Council restricts inter-basin water transfer

| 27 September 2001 23:16 IST

Several states, fighting over water diversion by the states where their rivers originate, got a shot in the arm with the working group on draft national water resource policy agreeing not to transfer water from one basin to other without mutual agreement between the concerned states.

Goa's water resources minister Ramakant Khalap had vehemently put forth the proposal at the working group meet held in Delhi on 24 September. "I will continue to be a naughty boy of the council on such issues", he told the meeting.

Informing about getting succeeded in including the major clause in the draft policy, Khalap said the draft policy would be now finalised by the water resources council, headed by prime minister Atal Bihari Vajpayee, in two months.

The crucial clause, which will now replace a vague clause in the existing policy document, will not allow any state to transfer water from one basin to the other as per their whims. Taking consent of the affected states will be mandatory.

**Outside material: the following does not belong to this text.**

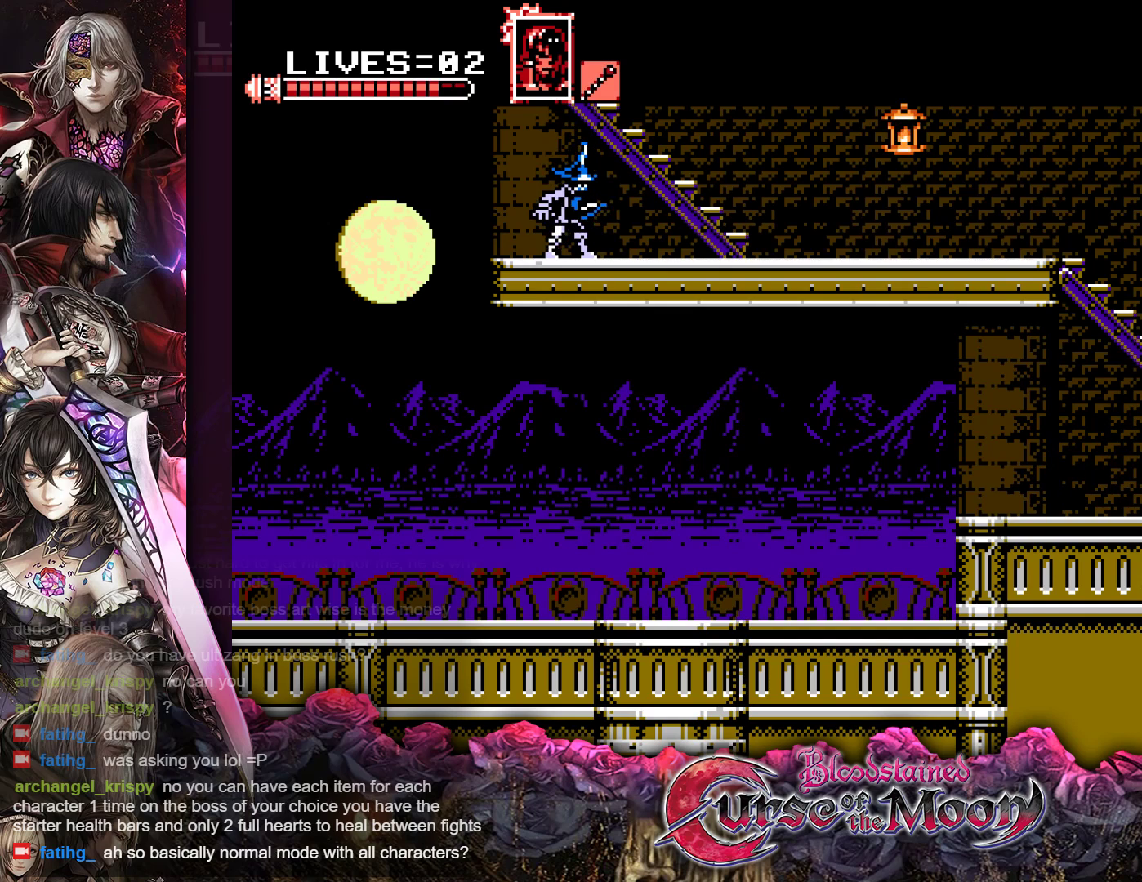
{"buttons": ["Y"], "events": []}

Goa is one of the affected states as Karnataka proposes to divert water of Mhadei river, which originates in the southern state, to the basin of Krishna river by constructing seven dams and three hydroelectric projects.

The working group, at Khalap's insistence in the meeting held on 19 June, had constituted a seven-member sub-committee, headed by union minister of state Vijaya Chakraborty, to study the issue.

The sub-committee has even proposed that no agreement could be signed between the states on inter-basin water transfer unless present and future requirements of agriculture, industry, tourism, hydro power etc are taken into consideration. Study will also required to be made about its effects on ecology, salinity and drinking water situation.

Besides this, the working group has also agreed to the proposal to maintain natural flow of the river to reasonable extent, if the river is flowing, while diverting water from one basin to the other.

According to Khalap, the clause will safeguard interest of several small states like Goa, which are sidelined by the bigger states in order to give priority to their problems at the cost of people in small states.

Goa is still fighting the issue of diversion of Mhadei water under the pretext that Karnataka farmers could benefit in a big way. Mhadei, which joins the Arabian sea as river Mandovi, is considered to be lifeline of Goa.

The tourist state has now also mooted a project for drinking water, worth Rs 75 crore, on river Mhadei while it feeds at least five talukas among 11 in terms of agriculture, tourism and conveyance.